Tech & Sourcing @ Morgan Lewis


A recent judgment by the High Court of England and Wales in the case of Jamp Pharma Corp v. Unichem Laboratories Limited has held that agreements reached as part of contract negotiations for contracts governed by English law may be impliedly “subject to contract” without the need to expressly state that the discussions and documents are “subject to contract” prior to a formal executed agreement.

Parties negotiating contracts or amendments to contracts governed by English law should therefore take extra care in making it expressly clear whether or not, prior to formal execution, any agreed terms are intended to be legally binding or remain subject to contract.


Jamp Pharma Corporation and Unichem Laboratories Limited were parties to a contract for the distribution by Jamp of one of Unichem’s pharmaceutical products, with the potential of adding further products to the scope of the contract by written agreement of the parties.

The parties negotiated an addendum for the inclusion of a second product to the scope of the contract, and Jamp sent to Unichem a draft written addendum providing for the supply of the second product. Unichem confirmed that the addendum was acceptable, added two Unichem signatories to the signature blocks, and requested that Jamp provide partially executed copies for Unichem’s countersignature.

In subsequent meetings, Jamp provided a signed copy of the addendum to Unichem but Unichem told Jamp that discussions were on hold and did not sign the addendum.

Unichem subsequently entered into a contract with another company for the distribution of the second product, and Jamp claimed that, although there was no signed addendum, the parties had, via email exchanges, mutually agreed to the terms for the second product and therefore Unichem was in breach of contract.
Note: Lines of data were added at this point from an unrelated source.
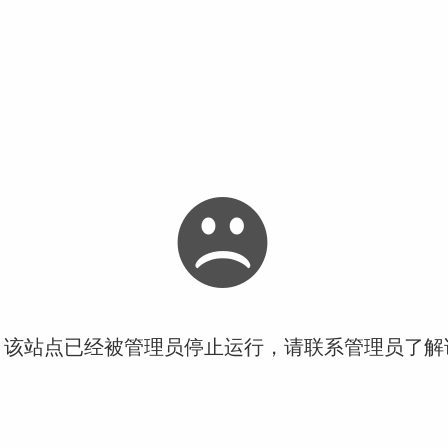
！该站点已经被管理员停止运行，请联系管理员了解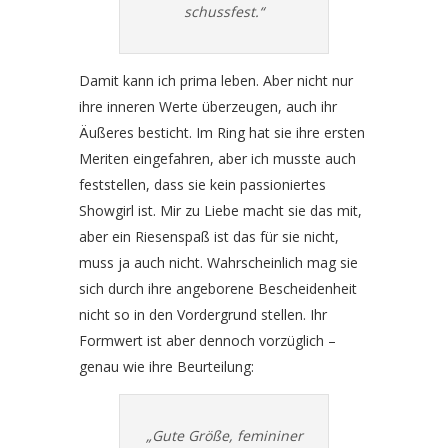
schussfest.“
Damit kann ich prima leben. Aber nicht nur
ihre inneren Werte überzeugen, auch ihr
Äußeres besticht. Im Ring hat sie ihre ersten
Meriten eingefahren, aber ich musste auch
feststellen, dass sie kein passioniertes
Showgirl ist. Mir zu Liebe macht sie das mit,
aber ein Riesenspaß ist das für sie nicht,
muss ja auch nicht. Wahrscheinlich mag sie
sich durch ihre angeborene Bescheidenheit
nicht so in den Vordergrund stellen. Ihr
Formwert ist aber dennoch vorzüglich –
genau wie ihre Beurteilung:
„Gute Größe, femininer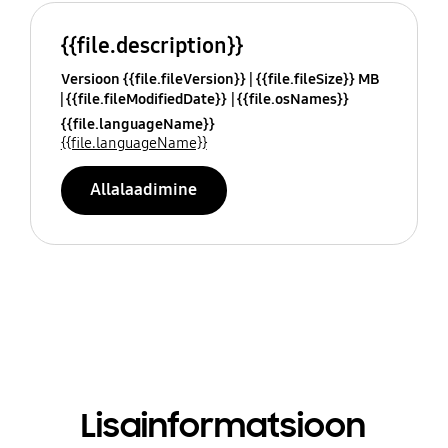
{{file.description}}
Versioon {{file.fileVersion}}
{{file.fileSize}} MB
{{file.fileModifiedDate}}
{{file.osNames}}
{{file.languageName}}
{{file.languageName}}
Allalaadimine
Lisainformatsioon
Unichem stated that there was no binding contract between the parties for the second product as the addendum had never been signed and there was no intention to create a legally binding contract in respect of the second product.
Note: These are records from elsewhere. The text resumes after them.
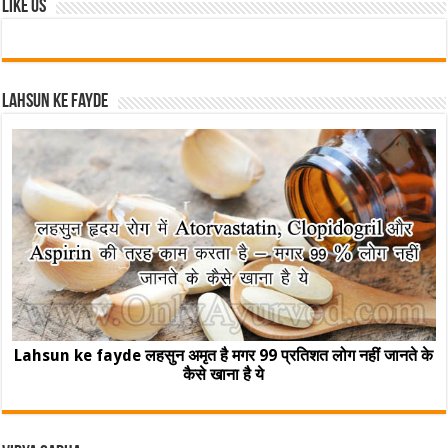
Like Us
Lahsun ke fayde
Lahsun ke fayde लहसुन अमृत है मगर 99 प्रतिशत लोग नहीं जानते के
कैसे खाना है ये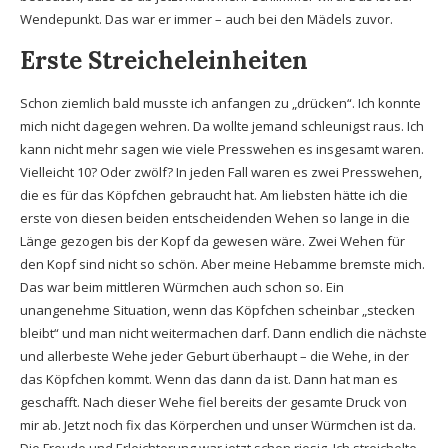
Wendepunkt. Das war er immer – auch bei den Mädels zuvor.
Erste Streicheleinheiten
Schon ziemlich bald musste ich anfangen zu „drücken“. Ich konnte
mich nicht dagegen wehren. Da wollte jemand schleunigst raus. Ich
kann nicht mehr sagen wie viele Presswehen es insgesamt waren.
Vielleicht 10? Oder zwölf? In jeden Fall waren es zwei Presswehen,
die es für das Köpfchen gebraucht hat. Am liebsten hätte ich die
erste von diesen beiden entscheidenden Wehen so lange in die
Länge gezogen bis der Kopf da gewesen wäre. Zwei Wehen für
den Kopf sind nicht so schön. Aber meine Hebamme bremste mich.
Das war beim mittleren Würmchen auch schon so. Ein
unangenehme Situation, wenn das Köpfchen scheinbar „stecken
bleibt“ und man nicht weitermachen darf. Dann endlich die nächste
und allerbeste Wehe jeder Geburt überhaupt – die Wehe, in der
das Köpfchen kommt. Wenn das dann da ist. Dann hat man es
geschafft. Nach dieser Wehe fiel bereits der gesamte Druck von
mir ab. Jetzt noch fix das Körperchen und unser Würmchen ist da.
Both parties agreed that there had been an offer and acceptance of the terms of the addendum. Therefore, the court had to decide if there was a legally binding contract absent a signed addendum.


The judge dismissed Jamp’s claim, stating, among other things, that objectively the emails were clear that a signed addendum was required to create a binding contract for the second product; for example, the emails used the phrases “revised offer,” “upon signing off an addendum,” and “to review and conclude.”

The judge stated that use of the phrase “subject to contract,” while commonly used to negate contractual intention, is not necessary to indicate that agreed terms are not binding until such time as a formal document is executed.


Where negotiating parties do not intend for agreed terms to be legally binding, they should still use the phrase “subject to contract” to make that intention clear.

If the negotiating parties do intend terms to be legally binding without both parties signing a contractual document to effect the agreed terms, the parties should make their intentions expressly clear and should not rely on conversational emails.

Additionally, negotiating parties should take care when exchanging emails regarding the agreement of terms as those emails may be used to interpret each party’s intention to make the terms legally binding if there is a dispute as to their status.